En büyük Alman mühendislik tarihçisi bu bağlılığı şu şekilde açıklıyor: “Todt teknolojinin doğa ve toprakla hormoni içinde tamamlanmasını arzuluyordu, bundan dolayı kendi çağının ‘organological’ temelleri ile olduğu kadar ekolojik prensipleri ile de mühendisliği gerçekleştirmek kökenlerindeki völkisch ideolojisi uyuşuyordu(49). İnşa etmeye ilişkin bu ekolojik bakışlar estetik nedenlerle doğal çevreye harmonik adaptasyonu vurgulamanın ötesine taşındı; Todt ayrıca wetlandlar, ormanlar ve ekolojik olarak duyarlı bölgeler için de katı kriterler koydu. Arndt, Riehl ve Darré’de olduğu gibi bu çevreci kaygılar ayrışmaz bir şekilde völkisch-ulusalcı bakış açısıyla bütünleşmişti. Todt’un kendisi bu bağlantıyı kısaca şu şekilde ifade eder: “Yalnızca ulaşım amaçlarının gerçekleşmesi Alman otoban inşaatının son amacı değildir. Alman otobanı onu çevreleyen toprakların ve Alman özünün ifadesi olmak zorundadır”(50).
Todt’un şef danışmanı ve çevre konularındaki çalışma arkadaşı, Todt’un bir keresinde raporunda “fanatik ekolojist”(51) olarak belirttiği, teğmeni Alwin Seifert idi.
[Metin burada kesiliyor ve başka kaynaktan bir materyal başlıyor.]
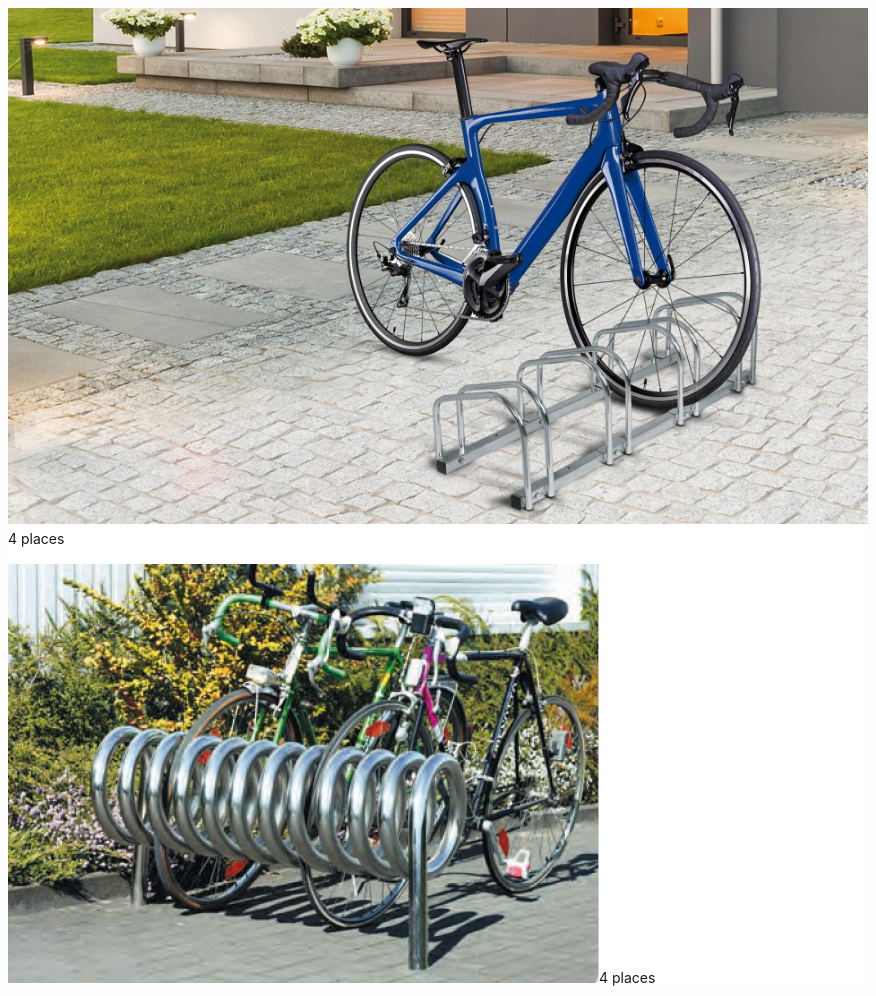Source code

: ![](../../.gitbook/assets/image%20%28154%29.png)4 places

![](../../.gitbook/assets/image%20%28158%29.png)4 places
Seifert Reich’ın Toprak Avukatı resmi ünvanını taşıyordu, ama parti içindeki takma adı “Mr.Mother Earth” idi. Bu isimlendirmenin nedeni Seifert’in “teknolojiden doğaya tümden dönüş”(52) rüyasından kaynaklanıyordu ve sık sık Alman doğası ve “insanoğlunun” dikkatsizlik trajedisi hakkındaki liriği cilalıyor gibiydi. 1934 gibi erken bir tarihte Hess’e su ile ilgili konulara dikkat çeken ve “doğa ile daha fazla harmonize çalışma metotlarına”(53) çağrıda bulunma arzusunu dile getiren bir yazı yazdı. Resmi görevlerinden bağımsız olarak vahşiliğin önemine vurgu yaptı ve enerjetik bir şekilde monokültüre, wetlandların drenajına ve kimyevileştirilmiş tarıma karşı çıktı. Darré’yi ılımlı olmakla eleştirdi ve “‘daha köylü-gibi, doğal, basit, sermayeden bağımsız’ tarım metodlarına doğru bir tarım devrimi çağrısında bulundu’”(54).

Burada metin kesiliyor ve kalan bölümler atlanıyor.